This invention relates to a test structure that is used in testing the rotational speed of each drive member on opposite sides of a crawler tractor. This invention also relates to a method of testing of the speeds of rotating drive members on the crawler tractor and for adjusting the respective speeds.
In many crawler type tractors there are provided independent transmissions that drive the respective drive sprockets for the tracks on the tractor. In such arrangements, there is normally a single control for determining the engine speed. The problem that exists is that, the respective transmissions may create small variations in speed of the drive sprockets for the tracks. Thus, one side of the tractor will move at a different rate, even though a slight amount, than the other side of the tractor. For example, if the right drive sprocket is going faster, then the unit will move or mis-track to the left over a distance, conversely, if the left rack is going faster the unit will mis-track or move to the right. There are normally provided in the respective transmissions adjustments for providing small increases or decreases of speed which eventually is translated to the respective sprockets.
In many such crawler tractors, the manufacturer sets up certain limits or standards that each tractor may mis-track. For example, a manufacturer may limit the amount of mis-tracking to two feet in a one hundred foot distance. Heretofore, it has been necessary to drive the tractor over this distance and determine whether a mis-track outside this limit was occurring. This was not only time consuming and expensive, there were also questions concerning the accuracy of such systems.
With the above in mind, it is a primary purpose of the present invention to provide a test fixture which will measure the potential mis-tracking on a crawler tractor. It is also a purpose of the present invention to provide a method of testing, recording and correcting the speed of the crawler tractor drive sprockets so that the difference in speed between them fall within acceptable limits.
It is a further purpose of the present invention to utilize a system for determining the speed of the sprockets or their rotary drive members on a tractor in which each sprocket or rotary dive member is driven by its own transmission. The transmission is a hydrostatic drive that includes a pump and a motor with the pump driving the motor and the motor driving a shaft that through suitable drive means rotates the drive sprocket. There are adjustments in both the pump and motor in each transmission to adjust the speed of the sprocket.
In actual operation of such a tractor, when the tractor starts at zero ground speed there is full displacement of the motor and zero displacement of the pump. As the speed increases the pump displacement increases towards its maximum. After reaching its maximum, the motor displacement decreases. Therefore, it becomes apparent that the selection of adjustment in the pump and motor of the hydraulic transmission will depend upon the ground speed of the tractor. For example, if the tractor would mis-track only at high ground speed, the motor portion of the transmission should be adjusted to eliminate this mis-tracking. Similarly should the tractor mis-track only at minor speeds, the pump portion of the transmission would be adjusted to vary the speed. It is for this reason that the present test device must be capable of determining mis-tracking at various speeds.

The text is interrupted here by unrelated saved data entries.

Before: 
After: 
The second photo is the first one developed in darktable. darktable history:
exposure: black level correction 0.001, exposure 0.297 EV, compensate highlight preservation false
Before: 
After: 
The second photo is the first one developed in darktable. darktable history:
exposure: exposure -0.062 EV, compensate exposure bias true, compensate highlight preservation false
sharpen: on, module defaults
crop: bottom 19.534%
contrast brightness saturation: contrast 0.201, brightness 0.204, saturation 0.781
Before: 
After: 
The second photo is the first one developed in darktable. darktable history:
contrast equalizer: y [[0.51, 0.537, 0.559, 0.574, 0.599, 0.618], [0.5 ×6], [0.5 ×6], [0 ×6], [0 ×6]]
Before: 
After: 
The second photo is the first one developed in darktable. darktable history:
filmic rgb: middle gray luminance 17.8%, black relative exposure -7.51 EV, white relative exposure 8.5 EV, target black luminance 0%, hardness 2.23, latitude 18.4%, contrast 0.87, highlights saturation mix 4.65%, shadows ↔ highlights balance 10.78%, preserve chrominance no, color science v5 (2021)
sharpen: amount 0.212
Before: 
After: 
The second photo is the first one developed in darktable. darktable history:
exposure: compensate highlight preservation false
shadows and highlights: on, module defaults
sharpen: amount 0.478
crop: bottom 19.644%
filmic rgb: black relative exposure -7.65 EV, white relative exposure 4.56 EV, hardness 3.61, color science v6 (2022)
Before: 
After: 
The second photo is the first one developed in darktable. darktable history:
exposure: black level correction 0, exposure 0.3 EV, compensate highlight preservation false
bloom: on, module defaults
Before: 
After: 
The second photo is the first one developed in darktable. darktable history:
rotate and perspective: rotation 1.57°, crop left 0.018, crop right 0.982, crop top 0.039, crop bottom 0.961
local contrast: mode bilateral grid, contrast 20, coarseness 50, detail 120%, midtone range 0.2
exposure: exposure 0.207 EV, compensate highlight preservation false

Also effecting mis-tracking is the "ground coupling" affect between the two tracks of a track laying tractor. It has been determined that the lesser the resistance to turning by the ground, the more mis-track will be observed. Lower resistance is generally associated with softer or looser soil. It is therefore necessary in a test fixture or stand to simulate the "ground coupling" affect. It is therefore an additional purpose of the present invention to simulate the "ground coupling" affect through a drive that includes a pair of axles or shafts that are on the stand in parallel relation to the axis of the tractor rotary drive members and which have a drive, preferably of a chain type nature between the tractor and the test axles. The inner ends of the test axles are joined by a differential type of transmission which connects to a central and singular driven shaft. The driven axles, being fully journaled, allows very minimal resistance to turning so that they simulate the potential worse ground condition for mis-tracking which is loose soil.
In actual operation the weight and the drive characteristics of the tractor affects the amount of mis-tracking. For each model or size of tractor these will vary. In order to simulate the effect of weight and tractor characteristics, the driven central shaft referred to above is connected to a dynamometor which affords load on or resistance to rotation of the driven shaft and which load or resistance may be varied in accordance with the weight and characteristics of the tractor that is being tested. Therefore, it is a further object of the present invention to simulate the weight and characteristics of the tractor through a variable resistance device, which in this particular instance is a dynamometor, to the driven shaft.
It is still a further object of the present invention to provide readout material for measuring the speed of the respective sprockets and rotary drive members so that it can be determined which of the hydraulic transmissions and which portion of the respective transmissions, i.e. the pump or the motor, should be adjusted to eliminate or lessen the mistracking of the tractor.